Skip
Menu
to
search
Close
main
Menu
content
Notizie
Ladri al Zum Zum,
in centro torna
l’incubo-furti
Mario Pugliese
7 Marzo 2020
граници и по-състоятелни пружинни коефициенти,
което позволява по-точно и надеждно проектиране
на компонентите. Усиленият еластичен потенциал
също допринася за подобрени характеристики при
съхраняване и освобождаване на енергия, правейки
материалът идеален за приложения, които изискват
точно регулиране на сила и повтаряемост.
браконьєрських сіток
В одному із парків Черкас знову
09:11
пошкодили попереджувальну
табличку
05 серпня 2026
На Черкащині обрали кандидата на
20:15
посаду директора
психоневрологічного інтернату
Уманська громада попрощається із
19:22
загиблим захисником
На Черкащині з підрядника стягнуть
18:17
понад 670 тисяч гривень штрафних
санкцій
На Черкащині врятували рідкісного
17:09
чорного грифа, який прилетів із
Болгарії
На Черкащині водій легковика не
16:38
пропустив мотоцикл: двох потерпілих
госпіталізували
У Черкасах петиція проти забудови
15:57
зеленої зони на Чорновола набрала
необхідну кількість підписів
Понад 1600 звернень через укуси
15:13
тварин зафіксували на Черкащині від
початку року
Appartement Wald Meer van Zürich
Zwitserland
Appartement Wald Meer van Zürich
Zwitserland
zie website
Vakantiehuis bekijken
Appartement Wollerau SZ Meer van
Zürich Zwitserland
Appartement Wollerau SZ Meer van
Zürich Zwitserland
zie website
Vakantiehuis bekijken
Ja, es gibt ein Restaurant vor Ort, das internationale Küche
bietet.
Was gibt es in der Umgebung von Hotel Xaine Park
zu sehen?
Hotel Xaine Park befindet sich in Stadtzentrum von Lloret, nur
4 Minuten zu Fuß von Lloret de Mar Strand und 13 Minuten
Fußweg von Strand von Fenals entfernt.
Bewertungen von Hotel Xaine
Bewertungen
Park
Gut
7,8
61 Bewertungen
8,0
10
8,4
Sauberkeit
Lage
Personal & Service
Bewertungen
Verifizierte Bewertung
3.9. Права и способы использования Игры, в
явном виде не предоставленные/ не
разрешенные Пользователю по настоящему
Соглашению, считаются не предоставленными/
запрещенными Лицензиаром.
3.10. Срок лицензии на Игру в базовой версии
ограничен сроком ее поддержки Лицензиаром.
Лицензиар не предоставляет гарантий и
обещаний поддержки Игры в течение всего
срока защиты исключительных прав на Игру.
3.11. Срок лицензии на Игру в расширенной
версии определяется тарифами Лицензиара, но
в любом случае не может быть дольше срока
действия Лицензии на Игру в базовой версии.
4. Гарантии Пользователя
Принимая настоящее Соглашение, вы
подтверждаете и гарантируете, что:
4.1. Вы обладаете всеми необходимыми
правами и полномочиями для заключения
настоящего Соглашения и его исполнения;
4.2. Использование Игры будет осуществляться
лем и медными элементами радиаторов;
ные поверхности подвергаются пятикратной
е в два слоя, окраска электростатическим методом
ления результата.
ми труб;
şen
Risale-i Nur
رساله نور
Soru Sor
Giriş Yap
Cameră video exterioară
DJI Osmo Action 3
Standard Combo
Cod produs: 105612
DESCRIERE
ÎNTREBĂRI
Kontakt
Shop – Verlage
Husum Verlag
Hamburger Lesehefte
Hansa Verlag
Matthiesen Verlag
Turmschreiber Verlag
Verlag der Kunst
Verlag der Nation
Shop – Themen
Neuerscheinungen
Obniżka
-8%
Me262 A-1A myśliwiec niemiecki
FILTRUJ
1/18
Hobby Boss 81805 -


AIM OF THE EXERCISE: Across the listing above, report every line where "Лицензиаром" occurs.

SOLUTION TO THIS PROBLEM:
запрещенными Лицензиаром.
ограничен сроком ее поддержки Лицензиаром.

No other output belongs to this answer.